# Best Micro Motor



## BAR 26 (Apr 13, 2005)

I have an 18T....my local track is thinking of trying them out for carpet oval. What would be a good choice for a motor without going to Brushless?

Thanks,
BAR 26


----------



## BAR 26 (Apr 13, 2005)

Another thing is, what kind of set-up would i use for an RC18T for Oval? (flat carpet)


----------



## theplanethobbys (Mar 12, 2006)

Why do you want to change the motor?


----------



## BAR 26 (Apr 13, 2005)

I plan on getting a F/T 18T, and it doesn't come with a motor, and instead of buying one, and finding out i will have to buy another, i would rather just buy the better one in the first place lol


----------



## LittleR/CGuy (Apr 8, 2006)

i know the orion baja motor is fast, but i don't know about carpet oval.


----------



## tnetzley (Feb 1, 2006)

I ran the orion big block and it ran just as fast as my brushless if you gear it right


----------



## Tc3manus (Sep 25, 2001)

I bought a Reedy Mini-Max modified when i bought my F/T 18T and it worked great until it let the magic smoke out and melted the endbell during a race. The Orion Baja is basicly the same motor and works great too. I ran one of them after the Reedy. I now have a Mamba brushless system for it and it works even better.


----------



## david18t (May 6, 2006)

trinity 16 or 14 t cobalt or reedy 19 or 17 t mini mod. off road id stay brushed ..oval is going to depend on a few things.


----------



## LittleR/CGuy (Apr 8, 2006)

i kno u don't want to go brushless, but i was practicing carpet oval once. and a little boy had an rc18t, and was smoking my evader st. he was running a mamba brushless system and still had great control.


----------



## CDW35 (Jan 17, 2006)

yeah the mamba comp x is just completely wicked fast,


----------



## Roadsplat (Oct 28, 2002)

david18t said:


> ........ off road id stay brushed ..oval is going to depend on a few things.

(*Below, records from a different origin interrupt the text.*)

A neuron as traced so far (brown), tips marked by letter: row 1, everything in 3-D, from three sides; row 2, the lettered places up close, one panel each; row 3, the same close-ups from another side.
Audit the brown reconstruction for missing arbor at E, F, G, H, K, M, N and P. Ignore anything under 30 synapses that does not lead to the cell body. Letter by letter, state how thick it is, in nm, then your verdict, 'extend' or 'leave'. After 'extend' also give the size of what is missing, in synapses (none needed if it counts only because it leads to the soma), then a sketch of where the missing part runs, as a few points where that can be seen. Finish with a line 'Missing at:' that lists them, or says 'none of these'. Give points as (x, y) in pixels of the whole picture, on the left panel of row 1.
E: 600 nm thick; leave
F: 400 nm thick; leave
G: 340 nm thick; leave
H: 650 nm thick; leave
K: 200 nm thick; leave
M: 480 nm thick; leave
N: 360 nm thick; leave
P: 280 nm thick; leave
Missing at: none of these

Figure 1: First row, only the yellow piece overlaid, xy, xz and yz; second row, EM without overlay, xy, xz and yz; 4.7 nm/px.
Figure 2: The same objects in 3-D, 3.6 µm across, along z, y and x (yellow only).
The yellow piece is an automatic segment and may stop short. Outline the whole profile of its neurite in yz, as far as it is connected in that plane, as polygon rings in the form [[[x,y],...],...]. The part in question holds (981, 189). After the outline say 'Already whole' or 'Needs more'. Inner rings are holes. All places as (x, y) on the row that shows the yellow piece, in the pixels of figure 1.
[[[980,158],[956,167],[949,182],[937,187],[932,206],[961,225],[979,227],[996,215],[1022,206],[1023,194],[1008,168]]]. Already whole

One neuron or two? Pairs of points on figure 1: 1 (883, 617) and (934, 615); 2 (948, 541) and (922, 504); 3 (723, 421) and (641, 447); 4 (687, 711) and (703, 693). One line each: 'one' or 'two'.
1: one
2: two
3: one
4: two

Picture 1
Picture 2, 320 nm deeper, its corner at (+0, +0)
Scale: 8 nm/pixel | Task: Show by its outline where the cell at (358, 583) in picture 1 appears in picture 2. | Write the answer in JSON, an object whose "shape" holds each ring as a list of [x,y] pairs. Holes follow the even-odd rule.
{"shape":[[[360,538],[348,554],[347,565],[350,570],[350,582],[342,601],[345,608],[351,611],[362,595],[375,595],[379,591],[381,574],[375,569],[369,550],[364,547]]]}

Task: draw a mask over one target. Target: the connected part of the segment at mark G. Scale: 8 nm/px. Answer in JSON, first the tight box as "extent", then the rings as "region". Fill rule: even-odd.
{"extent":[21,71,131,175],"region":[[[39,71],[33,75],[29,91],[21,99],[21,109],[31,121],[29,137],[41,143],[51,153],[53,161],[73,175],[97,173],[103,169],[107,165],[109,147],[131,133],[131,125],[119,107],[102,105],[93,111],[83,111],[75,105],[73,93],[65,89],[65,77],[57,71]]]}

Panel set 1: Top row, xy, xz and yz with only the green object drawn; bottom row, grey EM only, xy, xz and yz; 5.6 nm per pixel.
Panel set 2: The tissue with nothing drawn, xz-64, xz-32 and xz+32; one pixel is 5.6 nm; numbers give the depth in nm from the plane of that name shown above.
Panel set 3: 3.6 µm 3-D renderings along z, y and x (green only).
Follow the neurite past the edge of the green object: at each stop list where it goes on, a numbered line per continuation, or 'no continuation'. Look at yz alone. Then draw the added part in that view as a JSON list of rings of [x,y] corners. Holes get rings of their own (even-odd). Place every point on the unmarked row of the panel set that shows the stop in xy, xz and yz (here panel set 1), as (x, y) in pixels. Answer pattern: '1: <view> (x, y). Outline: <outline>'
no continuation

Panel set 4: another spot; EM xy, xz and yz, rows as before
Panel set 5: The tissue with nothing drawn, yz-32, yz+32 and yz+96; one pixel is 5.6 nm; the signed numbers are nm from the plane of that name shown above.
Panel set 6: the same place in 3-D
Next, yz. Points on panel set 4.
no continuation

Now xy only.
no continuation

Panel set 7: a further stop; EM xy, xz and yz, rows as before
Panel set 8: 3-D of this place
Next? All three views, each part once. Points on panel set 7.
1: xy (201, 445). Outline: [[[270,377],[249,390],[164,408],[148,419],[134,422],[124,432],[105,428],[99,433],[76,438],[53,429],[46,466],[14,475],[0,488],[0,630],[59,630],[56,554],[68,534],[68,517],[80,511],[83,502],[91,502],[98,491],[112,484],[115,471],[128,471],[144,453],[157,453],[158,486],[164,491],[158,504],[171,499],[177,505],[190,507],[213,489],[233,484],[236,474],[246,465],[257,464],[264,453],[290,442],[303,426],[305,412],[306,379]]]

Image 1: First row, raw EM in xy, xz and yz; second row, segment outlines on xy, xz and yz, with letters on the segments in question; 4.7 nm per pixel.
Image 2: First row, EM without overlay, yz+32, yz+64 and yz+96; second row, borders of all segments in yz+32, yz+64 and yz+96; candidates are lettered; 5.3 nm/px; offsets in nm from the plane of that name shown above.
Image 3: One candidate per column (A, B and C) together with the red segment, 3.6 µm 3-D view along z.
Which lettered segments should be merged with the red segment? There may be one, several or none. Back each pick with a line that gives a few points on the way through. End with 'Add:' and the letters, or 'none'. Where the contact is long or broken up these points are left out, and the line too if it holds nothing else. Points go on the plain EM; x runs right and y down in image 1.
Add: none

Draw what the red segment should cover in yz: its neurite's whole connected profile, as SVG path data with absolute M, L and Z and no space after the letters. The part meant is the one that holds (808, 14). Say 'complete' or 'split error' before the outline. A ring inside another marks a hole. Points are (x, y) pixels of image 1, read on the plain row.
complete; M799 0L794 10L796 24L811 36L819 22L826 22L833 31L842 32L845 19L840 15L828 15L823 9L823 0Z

Just curious why you'd stay with a brushed motor if running offroad.

RC


----------



## CDW35 (Jan 17, 2006)

I have seen people run the mamba brushless system on dirt, It didnt seem to be to bad, but it all depends on how you set the truck up.


----------



## david18t (May 6, 2006)

most of what i see in tight places a brushed motor drives better. at a couple off road tracks where i have been the brushed drivers usually win. now i have seen the race jeremy kortz ran at the east coast nats he was wicked fast but for the most part from what i see/tried as far as driveability brushed is better. at 1/18 offroad nats fastest car was brushed going by laps. (i know it was carpet but is an example still)


----------



## savage 14 (Aug 18, 2005)

i race with BAR 26 and i have an rc 18t with the mamba comp x kit that i bought and i had it at our track and it was fun and i think we could handle when its one person at a time on the track but when ya get 3 or 4 on the track i dont know if we could run it or not but i would be willing to try it but its more money to. so i think thats why the people at our track wanna run brushed


----------



## Mini-tbasher (May 17, 2006)

If u go with a mamba dont get the mamba comp. X pakg. because it is just way too powerful for the oval , it just gets killed if you hit a wall at all but great offroad.


----------